(Activities)
[a] Retype word for word the part of the passage on hypocrisy that begins at the words "Now, I ask in" and ends after the words "in this scenario?".
[b] In the passage on hypocrisy, what happens the second a person walks into the confessional?

Now, I ask in this scenario who fits the acting role of the Pharisee more? The sick person in the hospital is not likely to fit this role. The sick person or sinner knows they are sick and isn’t acting like they aren’t sick. Obviously, they know they are sick because you don’t go to a hospital or the Church until you really acknowledge you are sick. But the person who comes into the hospital or the Church to point out all the sick/sinful people is the hypocrite Jesus is going after. That person is so fixated on other people’s sickness they themselves act like they have no sickness – which is why they downplay the Church’s medicine (the Sacraments). Why would they be so concerned with everyone else sickness and want to take down a hospital for the sick? Who is the real actor in this scenario?
The good news is that in Catholicism the person can be healed. The second a person walks into the confessional, the actor is removed. Because one you enter the confessional, you no longer can be called an actor or hypocrite. By walking into the confessional you are acknowledging the acting, and once you acknowledge the acting, then by definition you can no longer be called an actor/hypocrite Therefore, only in Catholicism is the tag of actor and hypocrite removed. However, if you are not in the confessional, then you cannot fully brake free of the actor and hypocrite label. If anything this will hopefully make people run towards the confessional, not away from it.
Jesus wants us to stop the acting game. Be real, don’t be phony. If you are going to be a real Christian at some point, you are going to have to stop the acting game. Once you stop the acting game, God can better show you who you really are. Once the actor leaves, the real you shows up. And the real you is much better than the fake you.

(Data items)
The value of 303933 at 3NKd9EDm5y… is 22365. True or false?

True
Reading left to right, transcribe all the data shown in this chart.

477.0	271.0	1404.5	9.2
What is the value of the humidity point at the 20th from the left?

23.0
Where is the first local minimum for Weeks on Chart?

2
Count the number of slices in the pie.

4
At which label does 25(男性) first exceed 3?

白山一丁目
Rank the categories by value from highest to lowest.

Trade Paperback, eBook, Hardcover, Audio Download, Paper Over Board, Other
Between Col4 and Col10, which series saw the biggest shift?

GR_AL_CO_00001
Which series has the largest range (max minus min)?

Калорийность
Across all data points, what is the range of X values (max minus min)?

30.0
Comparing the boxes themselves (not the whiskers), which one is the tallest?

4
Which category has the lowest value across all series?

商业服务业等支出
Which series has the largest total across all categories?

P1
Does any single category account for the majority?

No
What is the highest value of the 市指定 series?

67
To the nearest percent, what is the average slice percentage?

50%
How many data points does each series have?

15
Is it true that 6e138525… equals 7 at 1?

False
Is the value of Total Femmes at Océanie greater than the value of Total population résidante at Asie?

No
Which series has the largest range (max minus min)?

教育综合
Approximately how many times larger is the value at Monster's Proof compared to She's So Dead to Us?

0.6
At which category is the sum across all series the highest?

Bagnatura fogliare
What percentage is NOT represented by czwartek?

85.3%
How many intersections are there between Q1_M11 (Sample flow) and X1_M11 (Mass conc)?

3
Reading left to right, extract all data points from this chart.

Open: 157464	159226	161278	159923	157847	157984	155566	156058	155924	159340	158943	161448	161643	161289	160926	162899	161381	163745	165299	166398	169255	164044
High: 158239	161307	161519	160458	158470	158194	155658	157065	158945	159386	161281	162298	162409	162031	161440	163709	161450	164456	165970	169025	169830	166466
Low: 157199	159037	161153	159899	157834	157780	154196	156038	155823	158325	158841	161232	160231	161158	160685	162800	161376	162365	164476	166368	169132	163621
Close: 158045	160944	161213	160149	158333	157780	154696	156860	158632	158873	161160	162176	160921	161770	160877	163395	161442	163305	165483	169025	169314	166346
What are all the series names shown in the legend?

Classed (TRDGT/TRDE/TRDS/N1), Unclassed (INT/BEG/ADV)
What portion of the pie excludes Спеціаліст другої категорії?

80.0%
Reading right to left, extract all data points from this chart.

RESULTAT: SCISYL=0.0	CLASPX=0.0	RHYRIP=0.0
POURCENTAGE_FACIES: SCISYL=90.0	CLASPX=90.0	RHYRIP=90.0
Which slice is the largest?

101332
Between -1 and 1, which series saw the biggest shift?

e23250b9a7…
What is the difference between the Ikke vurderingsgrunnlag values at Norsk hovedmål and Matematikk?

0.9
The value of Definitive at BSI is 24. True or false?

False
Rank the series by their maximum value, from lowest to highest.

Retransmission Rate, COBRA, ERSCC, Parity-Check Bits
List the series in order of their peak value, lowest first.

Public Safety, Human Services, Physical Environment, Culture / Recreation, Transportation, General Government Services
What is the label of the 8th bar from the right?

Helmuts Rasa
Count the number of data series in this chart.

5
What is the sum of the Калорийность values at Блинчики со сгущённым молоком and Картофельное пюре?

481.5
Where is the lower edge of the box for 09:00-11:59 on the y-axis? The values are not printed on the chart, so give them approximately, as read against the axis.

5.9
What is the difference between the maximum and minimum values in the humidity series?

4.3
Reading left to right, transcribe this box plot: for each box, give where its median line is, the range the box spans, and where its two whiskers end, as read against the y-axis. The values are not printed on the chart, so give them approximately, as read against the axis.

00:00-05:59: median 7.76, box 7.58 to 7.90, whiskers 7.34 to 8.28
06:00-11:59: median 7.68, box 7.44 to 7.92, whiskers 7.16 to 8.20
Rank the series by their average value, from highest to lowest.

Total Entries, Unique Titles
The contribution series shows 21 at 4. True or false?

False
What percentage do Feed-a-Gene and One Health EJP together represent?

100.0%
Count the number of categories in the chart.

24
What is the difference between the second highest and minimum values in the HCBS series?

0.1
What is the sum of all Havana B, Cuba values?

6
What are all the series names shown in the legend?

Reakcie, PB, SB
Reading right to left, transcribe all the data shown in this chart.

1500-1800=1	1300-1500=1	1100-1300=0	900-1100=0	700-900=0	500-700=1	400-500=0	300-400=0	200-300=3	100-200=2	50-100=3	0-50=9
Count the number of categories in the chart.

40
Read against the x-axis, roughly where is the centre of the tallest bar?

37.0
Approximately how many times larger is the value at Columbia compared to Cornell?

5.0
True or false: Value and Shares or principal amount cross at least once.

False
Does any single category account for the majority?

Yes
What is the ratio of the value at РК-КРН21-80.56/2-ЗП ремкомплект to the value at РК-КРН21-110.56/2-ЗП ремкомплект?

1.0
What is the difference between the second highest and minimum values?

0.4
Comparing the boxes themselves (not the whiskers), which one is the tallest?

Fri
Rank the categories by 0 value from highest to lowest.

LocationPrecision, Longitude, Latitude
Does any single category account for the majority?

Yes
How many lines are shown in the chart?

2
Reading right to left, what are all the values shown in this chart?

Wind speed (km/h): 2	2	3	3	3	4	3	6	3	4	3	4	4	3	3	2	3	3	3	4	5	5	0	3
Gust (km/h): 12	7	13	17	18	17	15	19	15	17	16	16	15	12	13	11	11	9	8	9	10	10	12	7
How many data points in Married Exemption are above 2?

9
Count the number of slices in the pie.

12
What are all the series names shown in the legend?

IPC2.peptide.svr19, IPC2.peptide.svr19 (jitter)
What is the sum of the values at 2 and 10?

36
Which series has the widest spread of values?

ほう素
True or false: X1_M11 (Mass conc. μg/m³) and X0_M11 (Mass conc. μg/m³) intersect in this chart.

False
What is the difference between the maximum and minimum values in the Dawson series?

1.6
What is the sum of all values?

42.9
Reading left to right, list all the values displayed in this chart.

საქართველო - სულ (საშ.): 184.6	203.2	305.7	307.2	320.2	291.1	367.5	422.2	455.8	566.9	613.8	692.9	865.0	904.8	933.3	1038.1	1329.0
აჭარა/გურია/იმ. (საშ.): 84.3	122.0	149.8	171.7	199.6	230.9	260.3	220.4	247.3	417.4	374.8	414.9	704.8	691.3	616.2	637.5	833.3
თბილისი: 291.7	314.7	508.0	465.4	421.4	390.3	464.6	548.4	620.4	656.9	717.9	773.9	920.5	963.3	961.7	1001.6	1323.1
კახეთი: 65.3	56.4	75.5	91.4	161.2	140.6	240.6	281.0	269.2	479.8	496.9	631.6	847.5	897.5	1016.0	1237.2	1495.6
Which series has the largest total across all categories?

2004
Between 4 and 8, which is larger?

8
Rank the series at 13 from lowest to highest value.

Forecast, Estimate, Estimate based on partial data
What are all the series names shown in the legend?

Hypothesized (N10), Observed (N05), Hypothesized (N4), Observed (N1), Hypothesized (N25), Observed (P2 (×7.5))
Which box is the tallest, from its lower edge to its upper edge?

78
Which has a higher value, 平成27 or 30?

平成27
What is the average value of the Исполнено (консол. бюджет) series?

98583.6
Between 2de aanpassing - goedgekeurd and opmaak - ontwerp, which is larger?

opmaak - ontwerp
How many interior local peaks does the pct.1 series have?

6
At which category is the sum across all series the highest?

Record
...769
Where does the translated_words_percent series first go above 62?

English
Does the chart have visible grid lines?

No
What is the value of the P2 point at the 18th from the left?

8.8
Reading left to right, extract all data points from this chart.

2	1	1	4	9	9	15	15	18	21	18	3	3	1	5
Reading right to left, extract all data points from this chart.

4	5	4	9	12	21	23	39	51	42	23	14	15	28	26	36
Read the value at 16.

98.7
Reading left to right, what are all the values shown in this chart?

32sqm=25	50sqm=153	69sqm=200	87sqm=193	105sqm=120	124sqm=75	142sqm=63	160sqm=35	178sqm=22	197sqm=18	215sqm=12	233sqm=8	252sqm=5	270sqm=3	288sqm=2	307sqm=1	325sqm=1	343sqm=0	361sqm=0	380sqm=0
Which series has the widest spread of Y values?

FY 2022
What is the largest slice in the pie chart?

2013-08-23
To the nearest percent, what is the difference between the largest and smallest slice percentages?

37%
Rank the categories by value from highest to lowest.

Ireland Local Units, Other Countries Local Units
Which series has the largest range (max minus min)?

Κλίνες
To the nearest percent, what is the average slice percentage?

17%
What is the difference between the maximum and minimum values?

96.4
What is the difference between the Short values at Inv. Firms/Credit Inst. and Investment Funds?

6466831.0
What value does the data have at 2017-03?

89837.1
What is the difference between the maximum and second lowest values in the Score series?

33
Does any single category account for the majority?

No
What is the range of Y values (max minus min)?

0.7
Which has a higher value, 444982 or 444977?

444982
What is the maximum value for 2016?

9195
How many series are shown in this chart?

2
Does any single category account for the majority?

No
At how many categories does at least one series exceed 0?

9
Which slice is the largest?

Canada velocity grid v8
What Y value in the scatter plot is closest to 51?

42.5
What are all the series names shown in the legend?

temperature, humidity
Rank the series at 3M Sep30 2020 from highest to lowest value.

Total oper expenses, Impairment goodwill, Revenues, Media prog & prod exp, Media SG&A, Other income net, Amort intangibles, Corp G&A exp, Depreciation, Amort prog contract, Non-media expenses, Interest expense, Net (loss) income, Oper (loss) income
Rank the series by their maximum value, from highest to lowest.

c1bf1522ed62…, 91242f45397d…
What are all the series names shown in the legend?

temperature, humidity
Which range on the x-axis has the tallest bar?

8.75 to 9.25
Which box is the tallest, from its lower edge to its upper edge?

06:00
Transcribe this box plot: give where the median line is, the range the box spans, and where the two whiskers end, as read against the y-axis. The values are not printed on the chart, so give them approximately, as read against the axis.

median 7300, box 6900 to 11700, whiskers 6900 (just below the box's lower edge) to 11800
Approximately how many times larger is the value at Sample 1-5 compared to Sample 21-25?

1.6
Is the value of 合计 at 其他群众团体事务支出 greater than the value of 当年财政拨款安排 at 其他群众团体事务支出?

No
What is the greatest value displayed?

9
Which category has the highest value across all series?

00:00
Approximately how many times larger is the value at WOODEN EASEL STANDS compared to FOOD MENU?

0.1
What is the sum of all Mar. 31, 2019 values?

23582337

(Responses to the tasks)
[a]
Now, I ask in this scenario who fits the acting role of the Pharisee more? The sick person in the hospital is not likely to fit this role. The sick person or sinner knows they are sick and isn’t acting like they aren’t sick. Obviously, they know they are sick because you don’t go to a hospital or the Church until you really acknowledge you are sick. But the person who comes into the hospital or the Church to point out all the sick/sinful people is the hypocrite Jesus is going after. That person is so fixated on other people’s sickness they themselves act like they have no sickness – which is why they downplay the Church’s medicine (the Sacraments). Why would they be so concerned with everyone else sickness and want to take down a hospital for the sick? Who is the real actor in this scenario?

[b] The actor is removed.